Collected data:

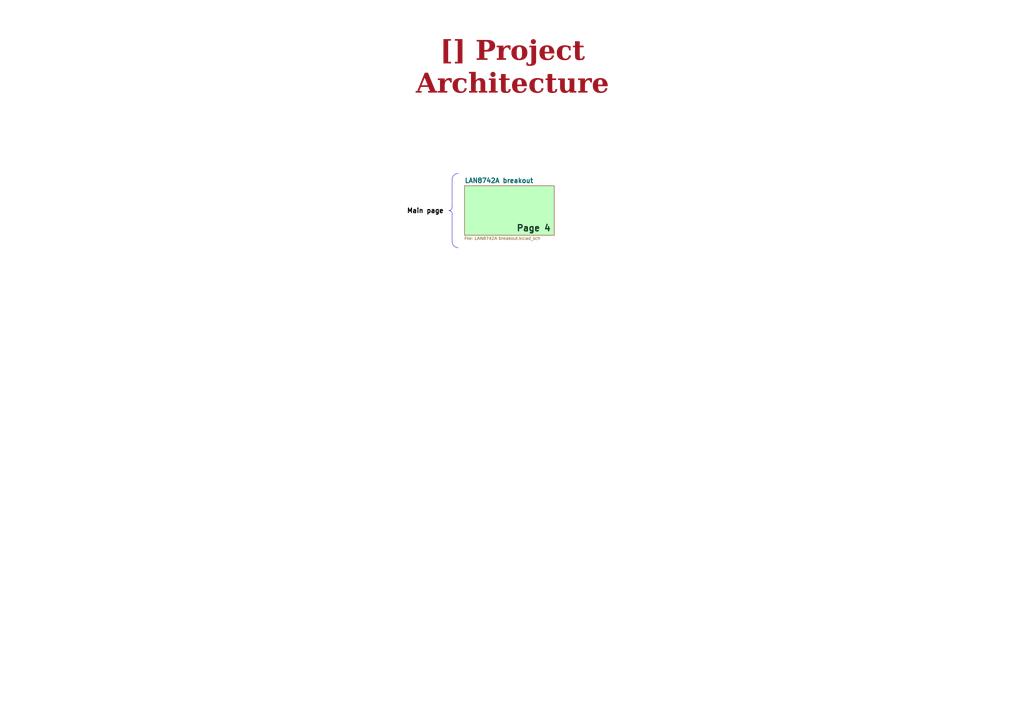
<source format=kicad_sch>
(kicad_sch
	(version 20231120)
	(generator "eeschema")
	(generator_version "8.0")
	(uuid "07236397-3ba4-47af-9809-3faac3a2aa49")
	(paper "A3")
	(title_block
		(title "Project Architecture")
		(date "2025-01-12")
		(rev "${REVISION}")
		(company "${COMPANY}")
	)
	(lib_symbols)
	(polyline
		(pts
			(xy 185.42 87.63) (xy 185.42 99.06)
		)
		(stroke
			(width 0)
			(type default)
		)
		(uuid "8b678fb1-fee7-4461-95f7-7f383f478fdc")
	)
	(polyline
		(pts
			(xy 185.42 85.09) (xy 185.42 73.66)
		)
		(stroke
			(width 0)
			(type default)
		)
		(uuid "903e49b2-1b5d-4317-a33b-adfda1594a88")
	)
	(arc
		(start 185.42 85.09)
		(mid 185.0451 85.9851)
		(end 184.15 86.36)
		(stroke
			(width 0)
			(type default)
		)
		(fill
			(type none)
		)
		(uuid 13e3bc56-4a98-40ef-8c39-3b21620a792f)
	)
	(arc
		(start 184.15 86.36)
		(mid 185.0451 86.7349)
		(end 185.42 87.63)
		(stroke
			(width 0)
			(type default)
		)
		(fill
			(type none)
		)
		(uuid 787eda22-1bf9-4d1b-96b2-11995bb2af0f)
	)
	(arc
		(start 187.96 101.6)
		(mid 186.1698 100.8502)
		(end 185.42 99.06)
		(stroke
			(width 0)
			(type default)
		)
		(fill
			(type none)
		)
		(uuid 7c454724-851d-42c5-8823-df570c1fc5eb)
	)
	(arc
		(start 185.42 73.66)
		(mid 186.1639 71.8639)
		(end 187.96 71.12)
		(stroke
			(width 0)
			(type default)
		)
		(fill
			(type none)
		)
		(uuid fda911f3-adb3-4abb-981f-a877a93c831b)
	)
	(text_box "Main page"
		(exclude_from_sim no)
		(at 160.02 83.82 0)
		(size 23.495 5.08)
		(stroke
			(width -0.0001)
			(type default)
		)
		(fill
			(type none)
		)
		(effects
			(font
				(size 1.905 1.905)
				(thickness 0.381)
				(bold yes)
				(color 0 0 0 1)
			)
			(justify right top)
		)
		(uuid "971f0c48-6726-412d-badf-cee82cbffedd")
	)
	(text_box "[${#}] ${TITLE}"
		(exclude_from_sim no)
		(at 144.78 21.59 0)
		(size 130.81 12.7)
		(stroke
			(width -0.0001)
			(type default)
		)
		(fill
			(type none)
		)
		(effects
			(font
				(face "Times New Roman")
				(size 8 8)
				(thickness 1.2)
				(bold yes)
				(color 162 22 34 1)
			)
		)
		(uuid "f4789478-c68e-4cee-9edd-5d11b744f94d")
	)
	(text "Page 4"
		(exclude_from_sim no)
		(at 226.06 95.25 0)
		(effects
			(font
				(size 2.54 2.54)
				(bold yes)
				(color 20 60 40 1)
			)
			(justify right bottom)
			(href "#4")
		)
		(uuid "f04f874a-d252-4474-87f2-c34bbb094a4c")
	)
	(sheet
		(at 190.5 76.2)
		(size 36.83 20.32)
		(fields_autoplaced yes)
		(stroke
			(width 0.1524)
			(type solid)
		)
		(fill
			(color 128 255 128 0.5000)
		)
		(uuid "f06537ee-772d-44d3-8c50-e0ba41038c9c")
		(property "Sheetname" "LAN8742A breakout"
			(at 190.5 75.1709 0)
			(effects
				(font
					(size 1.905 1.905)
					(bold yes)
				)
				(justify left bottom)
			)
		)
		(property "Sheetfile" "LAN8742A breakout.kicad_sch"
			(at 190.5 97.1046 0)
			(effects
				(font
					(face "Arial")
					(size 1.27 1.27)
				)
				(justify left top)
			)
		)
		(instances
			(project "LAN8742A-breakout"
				(path "/f9e05184-c88b-4a88-ae9c-ab2bdb32be7c/c5103ceb-5325-4a84-a025-9638a412984e"
					(page "4")
				)
			)
		)
	)
)

</source>
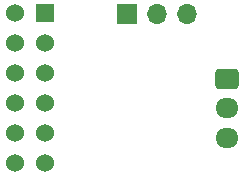
<source format=gbr>
%TF.GenerationSoftware,KiCad,Pcbnew,8.0.3*%
%TF.CreationDate,2024-07-02T09:20:04-05:00*%
%TF.ProjectId,Cartpole_ADC_interface,43617274-706f-46c6-955f-4144435f696e,rev?*%
%TF.SameCoordinates,Original*%
%TF.FileFunction,Copper,L2,Bot*%
%TF.FilePolarity,Positive*%
%FSLAX46Y46*%
G04 Gerber Fmt 4.6, Leading zero omitted, Abs format (unit mm)*
G04 Created by KiCad (PCBNEW 8.0.3) date 2024-07-02 09:20:04*
%MOMM*%
%LPD*%
G01*
G04 APERTURE LIST*
G04 Aperture macros list*
%AMRoundRect*
0 Rectangle with rounded corners*
0 $1 Rounding radius*
0 $2 $3 $4 $5 $6 $7 $8 $9 X,Y pos of 4 corners*
0 Add a 4 corners polygon primitive as box body*
4,1,4,$2,$3,$4,$5,$6,$7,$8,$9,$2,$3,0*
0 Add four circle primitives for the rounded corners*
1,1,$1+$1,$2,$3*
1,1,$1+$1,$4,$5*
1,1,$1+$1,$6,$7*
1,1,$1+$1,$8,$9*
0 Add four rect primitives between the rounded corners*
20,1,$1+$1,$2,$3,$4,$5,0*
20,1,$1+$1,$4,$5,$6,$7,0*
20,1,$1+$1,$6,$7,$8,$9,0*
20,1,$1+$1,$8,$9,$2,$3,0*%
G04 Aperture macros list end*
%TA.AperFunction,ComponentPad*%
%ADD10R,1.700000X1.700000*%
%TD*%
%TA.AperFunction,ComponentPad*%
%ADD11O,1.700000X1.700000*%
%TD*%
%TA.AperFunction,ComponentPad*%
%ADD12R,1.524000X1.524000*%
%TD*%
%TA.AperFunction,ComponentPad*%
%ADD13C,1.524000*%
%TD*%
%TA.AperFunction,ComponentPad*%
%ADD14RoundRect,0.250000X-0.725000X0.600000X-0.725000X-0.600000X0.725000X-0.600000X0.725000X0.600000X0*%
%TD*%
%TA.AperFunction,ComponentPad*%
%ADD15O,1.950000X1.700000*%
%TD*%
G04 APERTURE END LIST*
D10*
%TO.P,J2,1,Pin_1*%
%TO.N,GND*%
X100000000Y-90000000D03*
D11*
%TO.P,J2,2,Pin_2*%
%TO.N,Net-(J1-Pin_2)*%
X102540000Y-90000000D03*
%TO.P,J2,3,Pin_3*%
%TO.N,Net-(J1-Pin_3)*%
X105080000Y-90000000D03*
%TD*%
D12*
%TO.P,JA1,1,Pin_1*%
%TO.N,unconnected-(JA1-Pin_1-Pad1)*%
X93040000Y-89920000D03*
D13*
%TO.P,JA1,2,Pin_2*%
%TO.N,unconnected-(JA1-Pin_2-Pad2)*%
X93040000Y-92460000D03*
%TO.P,JA1,3,Pin_3*%
%TO.N,Net-(JA1-Pin_3)*%
X93040000Y-95000000D03*
%TO.P,JA1,4,Pin_4*%
%TO.N,unconnected-(JA1-Pin_4-Pad4)*%
X93040000Y-97540000D03*
%TO.P,JA1,5,Pin_5*%
%TO.N,GND*%
X93040000Y-100080000D03*
%TO.P,JA1,6,Pin_6*%
%TO.N,Net-(JA1-Pin_6)*%
X93040000Y-102620000D03*
%TO.P,JA1,7,Pin_7*%
%TO.N,unconnected-(JA1-Pin_7-Pad7)*%
X90500000Y-89920000D03*
%TO.P,JA1,8,Pin_8*%
%TO.N,unconnected-(JA1-Pin_8-Pad8)*%
X90500000Y-92460000D03*
%TO.P,JA1,9,Pin_9*%
%TO.N,unconnected-(JA1-Pin_9-Pad9)*%
X90500000Y-95000000D03*
%TO.P,JA1,10,Pin_10*%
%TO.N,unconnected-(JA1-Pin_10-Pad10)*%
X90500000Y-97540000D03*
%TO.P,JA1,11,Pin_11*%
%TO.N,unconnected-(JA1-Pin_11-Pad11)*%
X90500000Y-100080000D03*
%TO.P,JA1,12,Pin_12*%
%TO.N,unconnected-(JA1-Pin_12-Pad12)*%
X90500000Y-102620000D03*
%TD*%
D14*
%TO.P,J1,1,Pin_1*%
%TO.N,GND*%
X108500000Y-95500000D03*
D15*
%TO.P,J1,2,Pin_2*%
%TO.N,Net-(J1-Pin_2)*%
X108500000Y-98000000D03*
%TO.P,J1,3,Pin_3*%
%TO.N,Net-(J1-Pin_3)*%
X108500000Y-100500000D03*
%TD*%
M02*

</source>
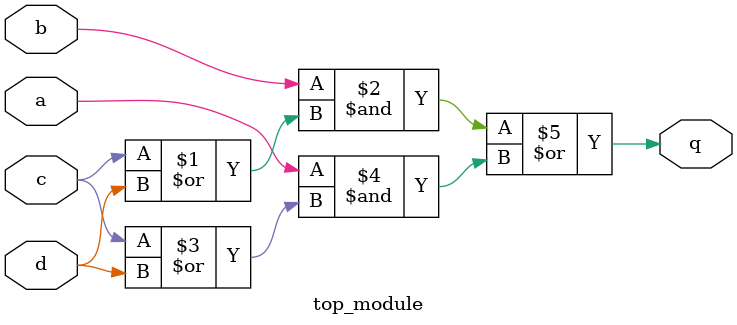
<source format=sv>
module top_module (
    input  a,
    input  b,
    input  c,
    input  d,
    output q
);  //

  assign q = (b & (c | d)) | (a & (c | d));  // Fix me

endmodule

</source>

■ Task goal
Give the count of lines in the data that contain the word "left", and write nothing besides it.

■ Reply to the task
2